Collected data
************
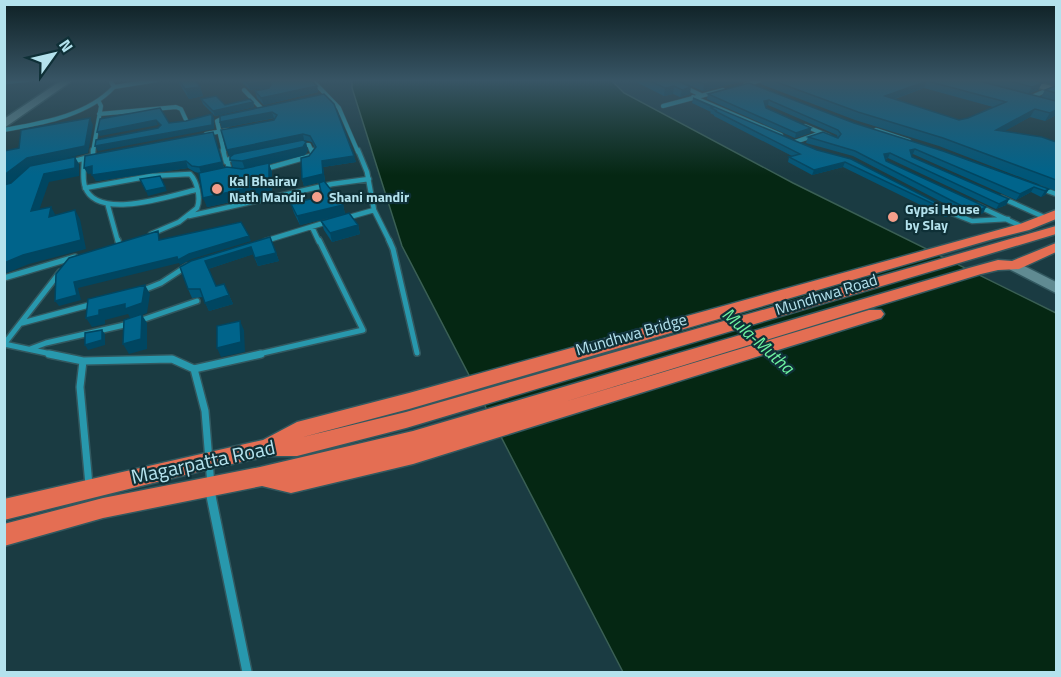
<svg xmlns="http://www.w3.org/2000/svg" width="1061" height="677" font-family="'Titillium Web',sans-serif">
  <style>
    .water { fill: #052713; stroke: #3a5f54; stroke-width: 1.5 }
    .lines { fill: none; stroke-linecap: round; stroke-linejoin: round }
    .street-far4-casing { stroke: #32585f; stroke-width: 5 }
    .street-far3-casing { stroke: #32585f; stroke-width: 7 }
    .street-far2-casing { stroke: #32585f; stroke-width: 8 }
    .street-far1-casing { stroke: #32585f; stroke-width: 10 }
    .street-casing { stroke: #32585f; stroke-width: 12 }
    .secondary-casing { stroke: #32585f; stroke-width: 3 }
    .highway-casing { stroke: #32585f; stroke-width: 3 }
    .street-far4 { stroke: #2898ad; stroke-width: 4 }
    .street-far3 { stroke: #2898ad; stroke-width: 4.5 }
    .street-far2 { stroke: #2898ad; stroke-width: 5 }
    .street-far1 { stroke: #2898ad; stroke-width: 7 }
    .street { stroke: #2898ad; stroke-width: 9 }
    .secondary { fill: #608b92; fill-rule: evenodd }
    .highway { fill: #e46e53; fill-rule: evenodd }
    .wall { fill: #005678; fill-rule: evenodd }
    .shaded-wall { fill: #004661 }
    .building { fill: #00648b; stroke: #004661; stroke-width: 1.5; fill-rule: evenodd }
    .poi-dot { fill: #f49e8a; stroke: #0f3037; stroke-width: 2 }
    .labels { text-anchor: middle; stroke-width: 4.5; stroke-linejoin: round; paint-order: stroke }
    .far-poi-label { font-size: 14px; font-weight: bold; fill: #b4e2ed; stroke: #0f3037; text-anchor: start }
    .street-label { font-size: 16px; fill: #b4e2ed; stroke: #0f3037 }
    .water-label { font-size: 18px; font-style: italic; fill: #6ef4a1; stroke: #0f3037 }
    .near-street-label { font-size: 20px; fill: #b4e2ed; stroke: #0f3037 }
  </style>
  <rect width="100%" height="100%" fill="#1a3b42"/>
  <path class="water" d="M352 80H611L624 93 793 183 1056 313V672H623L402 246 352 88Z"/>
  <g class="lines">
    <defs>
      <path id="street-far4" d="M312 80 339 108 358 152
        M669 80 701 95
        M4 82 28 80
        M745 85 761 80
        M114 87 157 80
        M244 90 262 109
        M693 97 781 135
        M1029 98 1050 89
        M663 106 723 90
        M99 114 176 107 181 109 187 122
        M805 126 829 136
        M4 130C42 123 87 116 114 87L110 80
        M876 130 909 141
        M206 134 228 130
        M795 142 821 133
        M298 145H309L312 152
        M93 152 101 106 99 102
        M224 152 217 121 226 117"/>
      <path id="street-far3" d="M93 150V156
        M223 150 226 162
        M358 150 367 172 374 210 390 242
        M84 159C84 168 82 179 85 187 97 221 170 196 195 190
        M71 162 93 156
        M265 169 314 155 312 150
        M230 172 227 160 238 157
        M85 188 151 176 190 174C197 181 201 198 197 208L179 222 151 234
        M1040 188 1056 194
        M1002 198 1046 218
        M108 206 118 242
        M978 206 1023 227
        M944 210 972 221 1008 219
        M189 216 332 184 369 179
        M346 218 374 210
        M312 227 319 242
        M265 241 327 222"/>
      <path id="street-far2" d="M118 240 119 244
        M389 240 393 249 417 353
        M4 278 75 257
        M141 291 161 283 187 266
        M22 323 93 304
        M5 343 60 272
        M4 344 56 355
        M30 349 46 343 133 323 197 301
        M254 355 363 330 319 240"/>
      <path id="street-far1" d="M49 354 83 361 172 359 194 369 205 411 212 498
        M83 361 80 387 89 485
        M194 369 261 354"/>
      <path id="street" d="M211 496 247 672"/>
      <path id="secondary" d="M62 80H73L4 128V119Z
        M1012 80H1028L1056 87V93Z
        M1014 261 1056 282V293L1009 269 1006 266Z"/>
      <path id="highway" d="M1056 210V219L1029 230 993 239 409 409 303 437 406 412 1056 226V234L406 428 297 456H269L209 469 4 520V499L263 440 297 422 409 393 1020 224Z
        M1056 243V252L1019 269 998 270 981 274 564 402 869 310H881L884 314 881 318 413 464 291 493 262 486 103 518 4 546V524L103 498 260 467 413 431 969 268 998 260 1012 261Z"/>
    </defs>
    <use href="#street-far4" class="street-far4-casing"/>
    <use href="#street-far3" class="street-far3-casing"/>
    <use href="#street-far2" class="street-far2-casing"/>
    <use href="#street-far1" class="street-far1-casing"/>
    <use href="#street" class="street-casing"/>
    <use href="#secondary" class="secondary-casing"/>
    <use href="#highway" class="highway-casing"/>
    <use href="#street-far4" class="street-far4"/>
    <use href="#street-far3" class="street-far3"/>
    <use href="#street-far2" class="street-far2"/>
    <use href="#street-far1" class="street-far1"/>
    <use href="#street" class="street"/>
    <use href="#secondary" class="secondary"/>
    <use href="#highway" class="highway"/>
  </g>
  <path class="wall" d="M177 80H195L200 87 203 96 189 99Z
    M239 80H311L317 86 318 92 264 105 257 98 255 91 268 88 250 90Z
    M632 80H748L703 91 679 81 690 94 680 97 673 94 664 96Z
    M762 80H1034L1042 83 1038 90 1028 94 1041 97 1045 90 1056 87V115L1045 121 1030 117 1004 131 1056 142V191L939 146 855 120 761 84ZM924 88 993 107 968 118 959 120 895 99Z
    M1037 80H1056V85Z
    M749 83 854 123 1049 189 1045 195 1041 197 1031 192 1016 200 913 154 911 155 912 157 1009 199 1006 205 996 209 888 158 886 159V161L986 207 983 213 974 216 959 211 853 156 806 143 808 137 838 138 837 135 768 105 765 106 766 108 811 128 810 133 795 138 707 99 708 94Z
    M324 94 356 162 323 167 325 181 304 186 302 179 309 156 315 148 312 142 304 140 296 142 308 150 305 155 269 164 272 172V193L207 207 199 173 195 172 188 168 96 181 92 173 88 174 215 138 224 168H233L230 157 231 156H229L275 118 222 128 220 122Z
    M693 98 817 150 851 159 951 210 948 216 945 217 843 167 812 175 788 162 789 157 792 156 714 116V115L710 113 711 112 692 103Z
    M201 99 225 105 253 102 254 107 215 116 203 104Z
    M291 204 343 205 345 214 300 225 294 213Z
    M321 221 358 225 360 234 332 242 324 230Z
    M270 237 279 261 258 266 253 254 208 269 216 286 224 284 233 304 209 311 203 297 192 298 188 289 191 261Z"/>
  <path class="shaded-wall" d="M720 80H748L703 91 704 84Z
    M269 81 271 87 250 90 248 84Z
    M927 81 924 88 882 103 885 96Z
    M1042 83 1038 90 1028 94 1032 87Z
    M317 86 318 92 264 105 261 98Z
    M674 86 673 94 664 96 665 88Z
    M200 87 203 96 189 99 185 89Z
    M691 87 690 94 680 97 682 90Z
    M769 100 768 105 763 106 764 101Z
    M253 102 254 107 215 116 213 111Z
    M1035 109 1030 117 992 138 996 130Z
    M1056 110V115L1045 121 1050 113Z
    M272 112 274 118 222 128 220 122Z
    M212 114 214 118V129L98 151 95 146Z
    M90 118 93 125 88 153 32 166 4 187V175L27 158Z
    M156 120 158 125 100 136 97 132Z
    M811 128 810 133 795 138 796 133Z
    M213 132 224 169 201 173 199 167Z
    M303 134 304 140 229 156 227 150Z
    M306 142 308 150 305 155 269 164 272 172V193L207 207 203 198 245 169 242 161Z
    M915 149 913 154 907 156 910 150Z
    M890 153 888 158 882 160 884 154Z
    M354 156 356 162 323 167 325 181 304 186 302 179 322 161Z
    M75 157 79 164V176L49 182 36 219 31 211 44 174Z
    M186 161 188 168 96 181 92 175Z
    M845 162 843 167 812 175 814 170Z
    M92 166 95 173 88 174 84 168Z
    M165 187 167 191 148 196 146 191Z
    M1034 187 1031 192 1016 200 1020 194Z
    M1049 189 1045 195 1041 197 1045 191Z
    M1009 199 1006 205 996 209 999 204Z
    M343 205 345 214 300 225 297 216Z
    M51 207 56 216 49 217Z
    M986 207 983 213 974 216 978 211Z
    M75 210 80 219 86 249 29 264 4 274V263Z
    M951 210 948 216 945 217 948 211Z
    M358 225 360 234 332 242 330 233Z
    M249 236 251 241 192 259 180 265 179 263 78 288 81 300 59 306 55 301 74 282 189 254Z
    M251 247 254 254 208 269 205 261Z
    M276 253 279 261 258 266 255 258Z
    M145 285 150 294 147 313 142 315 147 323V349L129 354 123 344 131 319 128 314 105 320V324L92 327 86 318Z
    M229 295 233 304 209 311 205 303Z
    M240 321 244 330 245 352 221 357 217 348Z
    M102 330 105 334V345L88 350 85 345Z"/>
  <path class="building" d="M179 80H195L200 87 185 89Z
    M244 80H311L317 86 261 98 255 91 269 88 271 84 269 81 248 84Z
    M648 80H676L691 87 682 90 674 86 665 88Z
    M694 80H720L704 84Z
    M771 80H975L1056 101V110L1050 113 1035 109 996 130 1042 137 1056 142V180L943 138 858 112ZM927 81 1006 102 968 118 959 120 885 96Z
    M1007 80H1034L1042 83 1032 87Z
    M749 83 854 123 943 151 1049 189 1045 191 1034 187 1020 194 915 149 910 150 912 157 1009 199 999 204 890 153 884 154 886 161 986 207 978 211 962 206 855 151 808 137 823 132 838 138 841 134 838 130 769 100 764 101 766 108 811 128 796 133 708 94Z
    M1055 86 1056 87V93L1045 90Z
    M324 94 334 104 354 156 322 161 323 174 302 179 301 158 309 156 316 147 310 136 303 134 227 150 221 130 274 120 277 115 272 112 220 122V116Z
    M216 96 225 105 250 99 253 102 213 111 201 99Z
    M693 98 817 150 851 159 951 210 948 211 845 162 814 170 789 157 800 154 715 111H717L711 108 713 107Z
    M160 108 169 123 186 121 212 114V125L95 146 96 140 158 128 161 125 156 120 97 132 100 119Z
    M90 118 85 146 27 158 4 175V151L19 148 21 130Z
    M213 132 222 162 199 167 192 166 186 161 92 175V166L84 168 85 156Z
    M303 140 306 142 303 147 242 161 230 160V157L234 154Z
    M75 157V168L44 174 31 211 51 207 49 217 75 210 81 240 23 255 4 263V185L11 183 30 166Z
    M269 163V183L203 198 199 173 227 167 242 169Z
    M160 176 165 187 146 191 140 179Z
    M324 181 343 205 297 216 291 204 322 196 319 183Z
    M349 213 358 225 330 233 321 221Z
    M241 222 249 236 189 254 178 260 177 257 74 282 77 295 55 301 56 274 69 258 158 231 159 240Z
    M270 237 276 253 255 258 251 247 205 261 216 286 224 284 229 295 205 303 200 289H188L180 267 191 261Z
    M145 285 142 303 125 309V304L99 310V315L86 318 88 299Z
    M142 314 141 339 123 344 124 320Z
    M240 321 241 342 217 348V326Z
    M102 330V340L85 345V333Z"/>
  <linearGradient id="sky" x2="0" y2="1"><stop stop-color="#0e2024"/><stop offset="0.46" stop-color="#385565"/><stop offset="1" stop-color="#385565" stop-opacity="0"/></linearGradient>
  <rect width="1061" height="175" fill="url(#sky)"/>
  <g class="poi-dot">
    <circle cx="217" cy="189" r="6"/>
    <circle cx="317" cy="197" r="6"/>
    <circle cx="893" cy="217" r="6"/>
  </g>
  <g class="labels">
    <g class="far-poi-label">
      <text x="229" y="186">Kal Bhairav<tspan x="229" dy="16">Nath Mandir</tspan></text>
      <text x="329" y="202">Shani mandir</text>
      <text x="905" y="214">Gypsi House<tspan x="905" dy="16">by Slay</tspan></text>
    </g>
    <g class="street-label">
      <text transform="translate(826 294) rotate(-17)" y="6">Mundhwa Road</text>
      <text transform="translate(631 334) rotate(-16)" y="6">Mundhwa Bridge</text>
    </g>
    <g class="water-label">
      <text transform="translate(758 341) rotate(42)" y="6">Mula-Mutha</text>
    </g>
    <g class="near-street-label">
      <text transform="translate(203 462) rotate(-12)" y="7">Magarpatta Road</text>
    </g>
  </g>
  <rect width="1061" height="677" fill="none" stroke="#b4e2ed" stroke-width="12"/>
  <g transform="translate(54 54) rotate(56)" stroke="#0f3037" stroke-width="4.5" paint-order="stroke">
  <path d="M0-4.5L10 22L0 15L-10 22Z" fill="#b4e2ed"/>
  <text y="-9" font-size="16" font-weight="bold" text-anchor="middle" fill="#b4e2ed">N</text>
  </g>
</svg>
************
:: ACTIVITY ::
Wherever a line of the entries holds the string "lines", copy that line.

:: REPLY ::
    .lines { fill: none; stroke-linecap: round; stroke-linejoin: round }
  <g class="lines">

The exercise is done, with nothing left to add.